- Text for analysis -

Free learning resources from arts, cultural and heritage organisations.

Teachers' Notes

Resource created by M&S Company Archive.


Curriculum Links

  • KS2 History: Local history study
  • KS3 Human Geography: Population and urbanisation, Economic activity
  • KS3 Citizenship: The right to equal and fair pay

Learning Objectives

  • Knowledge of how M&S began trading in Leeds
  • Understanding of how a successful large business began in a very small way
  • Skills of examining archive photos to inform study of different periods in history

Discussion Ideas

  • Can you think of a present-day shop that is similar to the Penny Bazaar? Are there any near you, and what sort of goods do they sell? (another My Learning story has more discussion ideas about the  first fixed price shops)
  • The takings on the first day the Cross Arcade opened were £175, but all the staff had to be paid and the shop had to be fitted out and kept smart. What basic expenses of running a store have to be subtracted from the takings to work out the profit?
  • Are there any shops now where you are not allowed to browse? For what reasons would you not be allowed to handle the products?

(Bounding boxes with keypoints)
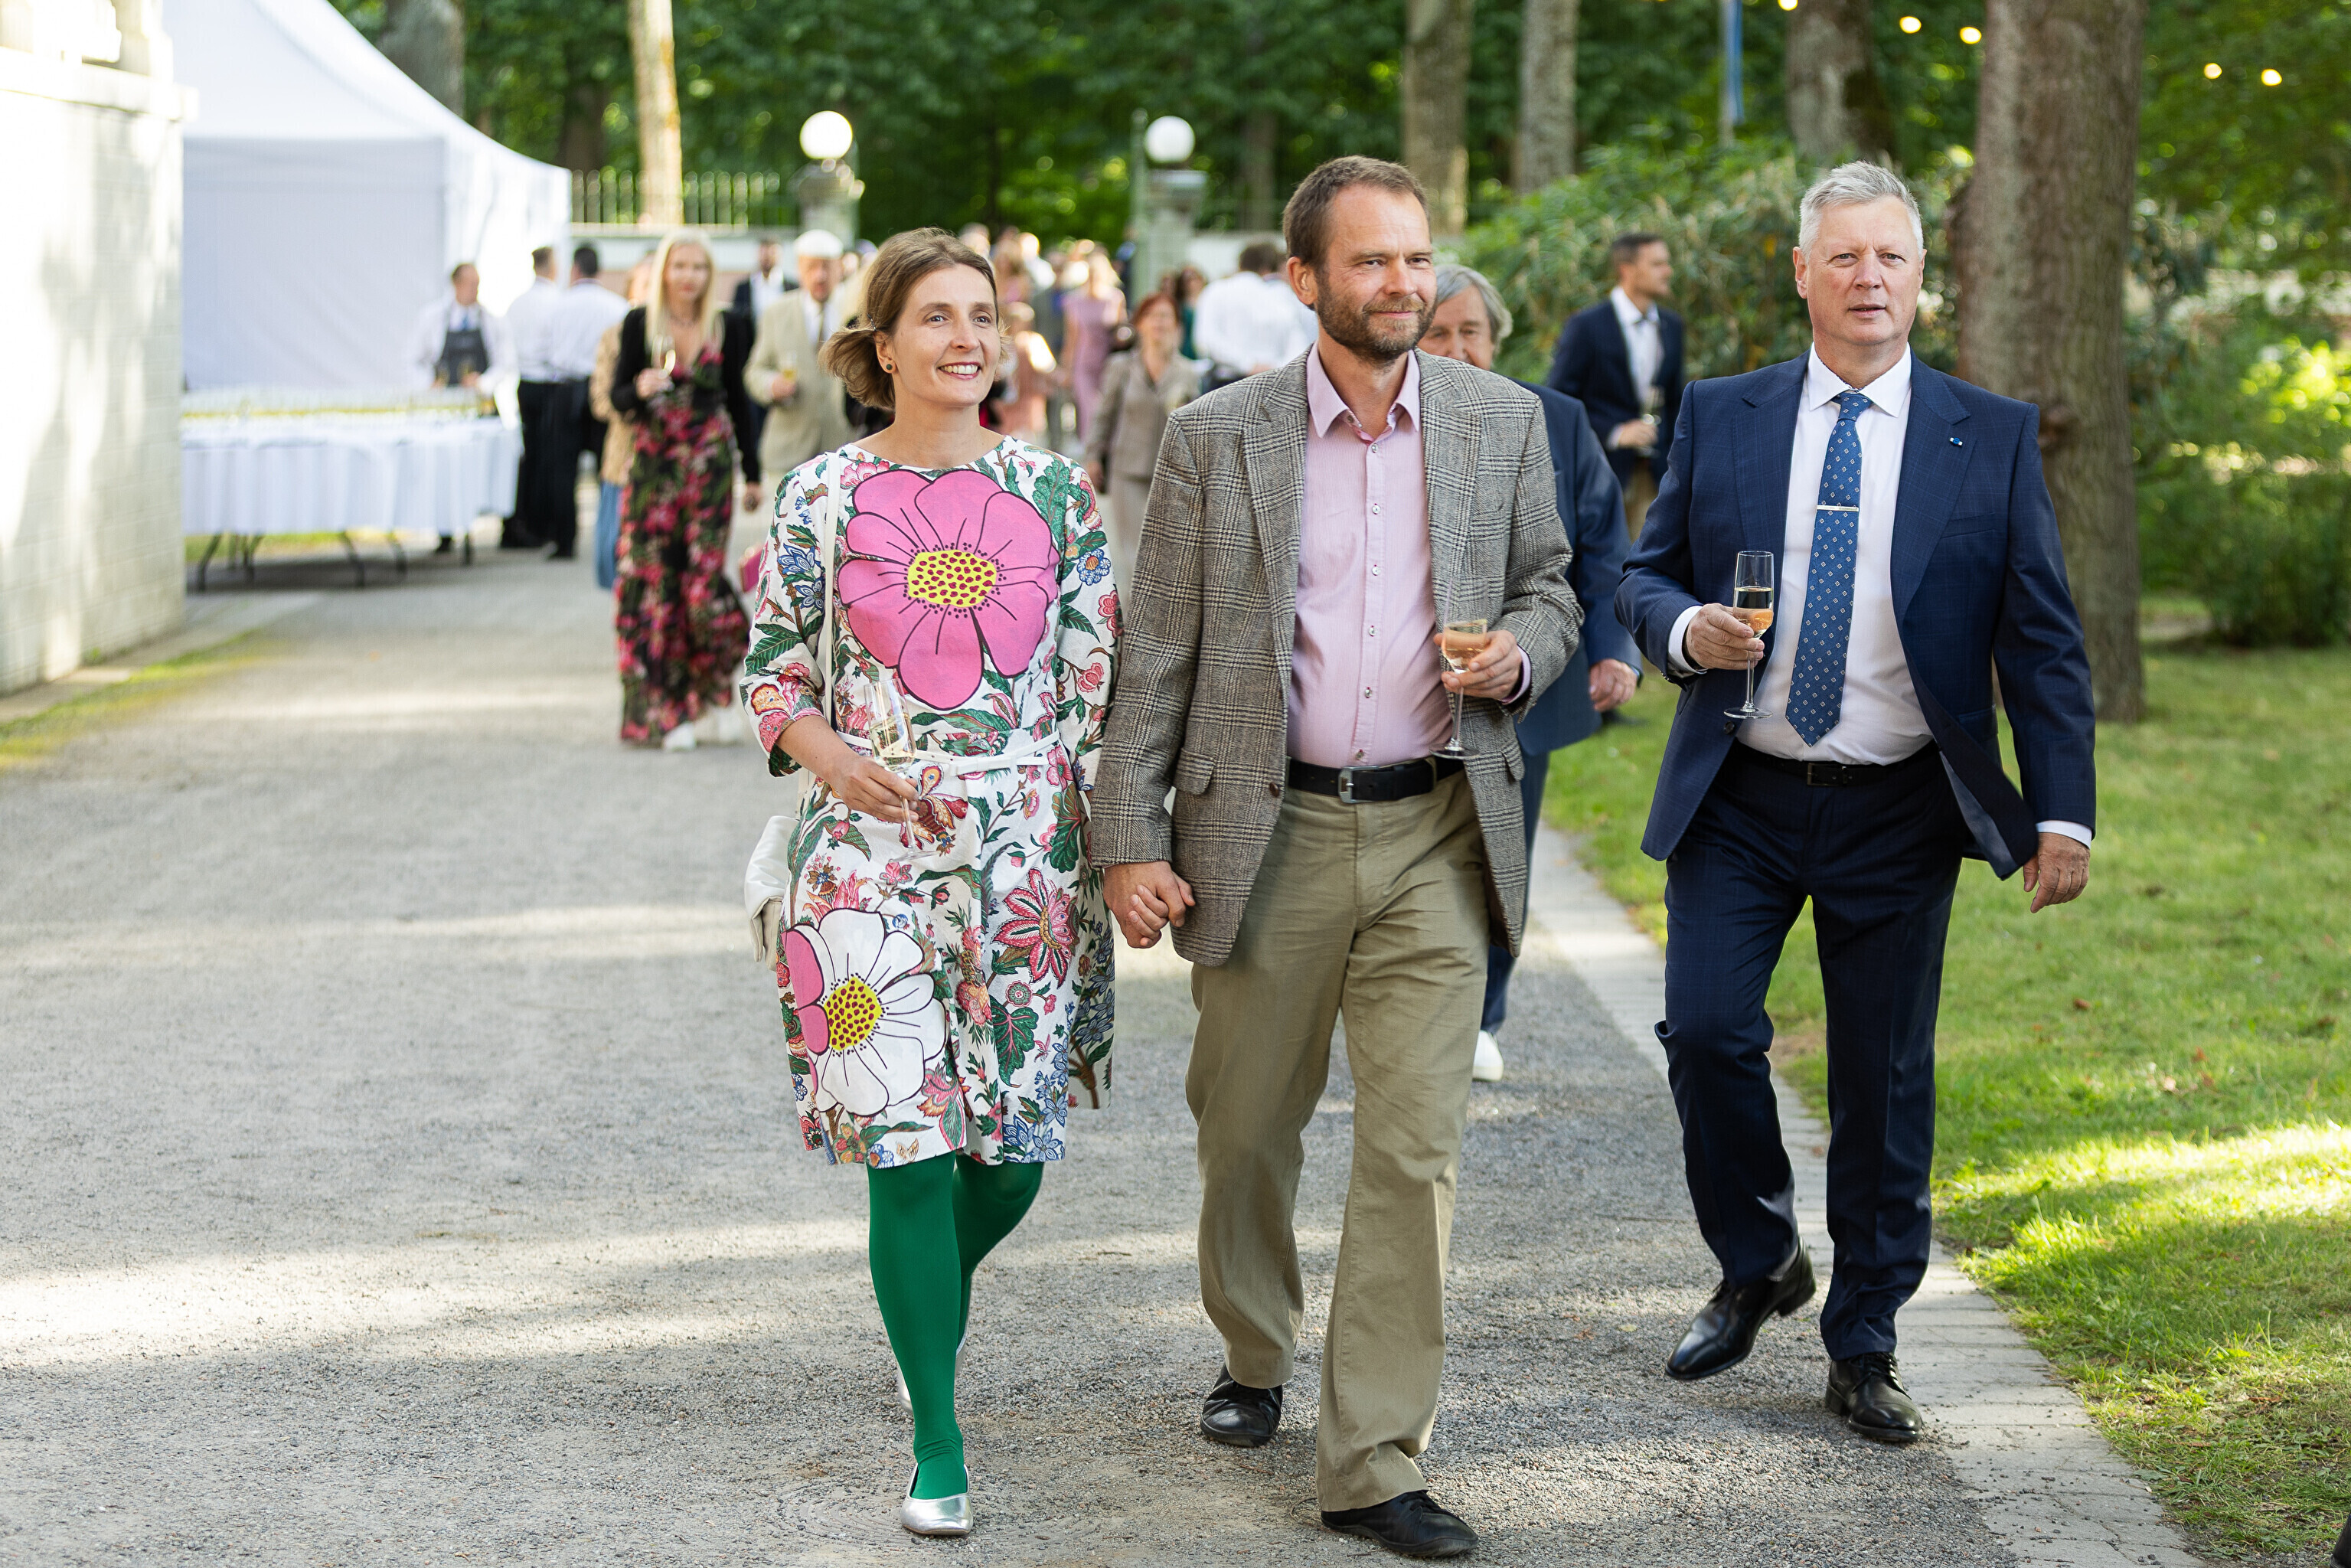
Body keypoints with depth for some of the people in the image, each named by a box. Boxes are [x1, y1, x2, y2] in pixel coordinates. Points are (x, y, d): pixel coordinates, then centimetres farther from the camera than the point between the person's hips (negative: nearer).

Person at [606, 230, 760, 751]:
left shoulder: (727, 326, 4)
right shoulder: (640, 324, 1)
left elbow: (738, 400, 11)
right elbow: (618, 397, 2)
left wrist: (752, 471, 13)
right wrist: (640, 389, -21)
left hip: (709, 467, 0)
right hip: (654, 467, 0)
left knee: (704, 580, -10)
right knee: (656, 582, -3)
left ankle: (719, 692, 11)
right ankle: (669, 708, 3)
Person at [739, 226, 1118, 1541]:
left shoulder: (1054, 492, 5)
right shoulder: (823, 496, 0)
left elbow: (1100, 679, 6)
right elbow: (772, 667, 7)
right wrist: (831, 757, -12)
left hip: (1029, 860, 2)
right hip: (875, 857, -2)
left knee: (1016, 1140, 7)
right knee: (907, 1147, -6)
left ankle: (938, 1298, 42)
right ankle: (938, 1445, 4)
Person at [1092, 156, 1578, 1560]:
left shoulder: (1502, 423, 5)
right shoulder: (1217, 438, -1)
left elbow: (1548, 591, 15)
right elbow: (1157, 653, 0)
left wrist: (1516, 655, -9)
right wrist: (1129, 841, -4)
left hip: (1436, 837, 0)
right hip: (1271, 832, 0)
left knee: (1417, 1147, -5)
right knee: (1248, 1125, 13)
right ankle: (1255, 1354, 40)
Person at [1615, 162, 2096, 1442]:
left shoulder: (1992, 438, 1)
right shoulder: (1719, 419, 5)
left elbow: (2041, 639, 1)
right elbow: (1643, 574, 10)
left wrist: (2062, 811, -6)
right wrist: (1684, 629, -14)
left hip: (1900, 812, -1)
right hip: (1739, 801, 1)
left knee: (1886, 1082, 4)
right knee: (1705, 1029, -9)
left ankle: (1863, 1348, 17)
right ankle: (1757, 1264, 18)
...
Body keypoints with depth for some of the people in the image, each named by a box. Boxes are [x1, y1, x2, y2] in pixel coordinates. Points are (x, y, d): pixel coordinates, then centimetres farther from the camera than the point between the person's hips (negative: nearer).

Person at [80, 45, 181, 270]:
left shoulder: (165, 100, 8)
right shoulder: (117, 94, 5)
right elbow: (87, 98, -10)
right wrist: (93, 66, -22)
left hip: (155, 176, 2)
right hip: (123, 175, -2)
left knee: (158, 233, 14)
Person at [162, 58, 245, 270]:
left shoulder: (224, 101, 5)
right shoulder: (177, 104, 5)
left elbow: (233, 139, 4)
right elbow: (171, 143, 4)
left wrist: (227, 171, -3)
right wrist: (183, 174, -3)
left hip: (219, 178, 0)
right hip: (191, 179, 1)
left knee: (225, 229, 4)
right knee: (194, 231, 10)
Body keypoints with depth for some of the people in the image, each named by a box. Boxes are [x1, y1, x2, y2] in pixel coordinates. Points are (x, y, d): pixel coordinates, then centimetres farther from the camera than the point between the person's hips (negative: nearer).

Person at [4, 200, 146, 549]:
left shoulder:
--
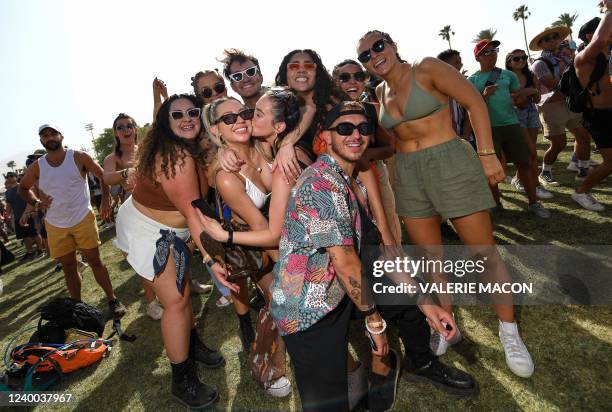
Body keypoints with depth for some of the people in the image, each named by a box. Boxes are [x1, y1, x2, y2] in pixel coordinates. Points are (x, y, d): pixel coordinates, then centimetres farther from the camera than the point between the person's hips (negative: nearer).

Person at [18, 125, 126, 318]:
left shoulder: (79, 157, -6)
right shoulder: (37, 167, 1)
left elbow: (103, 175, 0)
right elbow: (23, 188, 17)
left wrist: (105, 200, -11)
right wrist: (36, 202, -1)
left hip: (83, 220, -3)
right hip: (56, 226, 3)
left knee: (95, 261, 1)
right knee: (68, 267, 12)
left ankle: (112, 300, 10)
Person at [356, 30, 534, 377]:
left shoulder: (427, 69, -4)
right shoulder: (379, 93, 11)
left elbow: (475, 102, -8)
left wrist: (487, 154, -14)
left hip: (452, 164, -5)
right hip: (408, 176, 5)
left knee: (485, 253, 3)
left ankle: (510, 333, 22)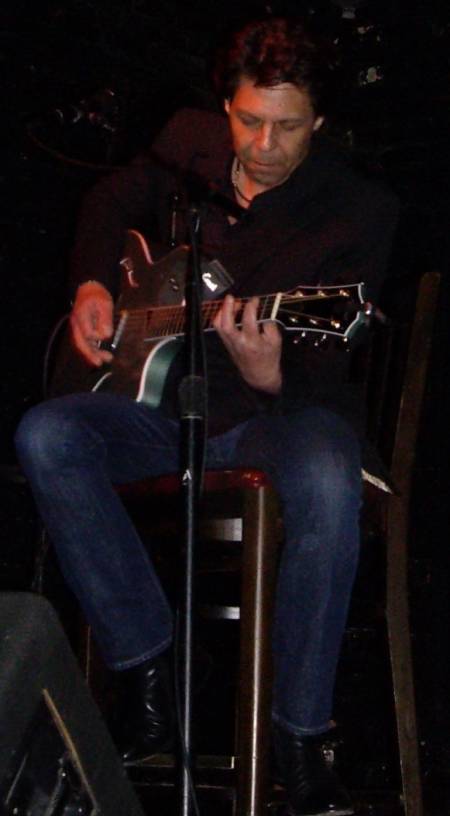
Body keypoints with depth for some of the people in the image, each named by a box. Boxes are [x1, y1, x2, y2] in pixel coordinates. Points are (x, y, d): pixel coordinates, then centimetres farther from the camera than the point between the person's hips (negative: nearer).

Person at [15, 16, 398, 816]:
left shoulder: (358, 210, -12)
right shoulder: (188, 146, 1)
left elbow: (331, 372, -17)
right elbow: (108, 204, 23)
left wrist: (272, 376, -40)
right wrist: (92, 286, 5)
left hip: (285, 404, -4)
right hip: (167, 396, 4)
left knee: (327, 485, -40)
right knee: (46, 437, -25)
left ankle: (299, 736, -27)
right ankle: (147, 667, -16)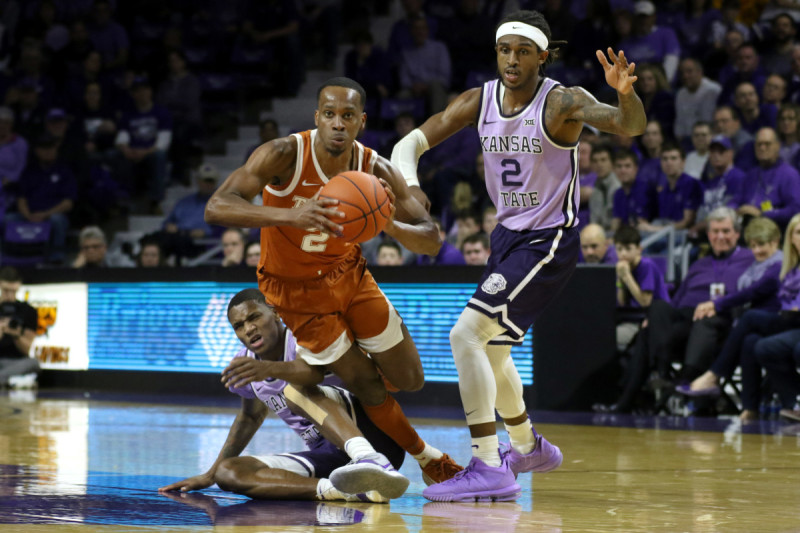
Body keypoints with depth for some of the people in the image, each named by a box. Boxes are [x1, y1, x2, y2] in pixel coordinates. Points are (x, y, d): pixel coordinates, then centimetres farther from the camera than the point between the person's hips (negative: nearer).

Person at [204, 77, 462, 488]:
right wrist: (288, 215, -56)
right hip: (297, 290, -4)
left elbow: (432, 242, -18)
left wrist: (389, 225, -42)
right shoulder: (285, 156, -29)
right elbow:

- Exercise 1 -
Using the teachers' notes above, decide whether each statement agrees with them, answering yes or no and quoting the words that settle it: (a) The resource was created by the M&S Company Archive. (b) The takings on the first day the Cross Arcade opened were £275. (c) One learning objective concerns how M&S began trading in Manchester.
- Exercise 2 -
Set down, word for word, the stretch of the teachers' notes from "Learning Objectives" through "fixed price shops)".

- Written answer 1 -
(a) Yes: "Resource created by M&S Company Archive."
(b) No: "The takings on the first day the Cross Arcade opened were £175"
(c) No: "Knowledge of how M&S began trading in Leeds"

- Written answer 2 -
Learning Objectives

  • Knowledge of how M&S began trading in Leeds
  • Understanding of how a successful large business began in a very small way
  • Skills of examining archive photos to inform study of different periods in history

Discussion Ideas

  • Can you think of a present-day shop that is similar to the Penny Bazaar? Are there any near you, and what sort of goods do they sell? (another My Learning story has more discussion ideas about the  first fixed price shops)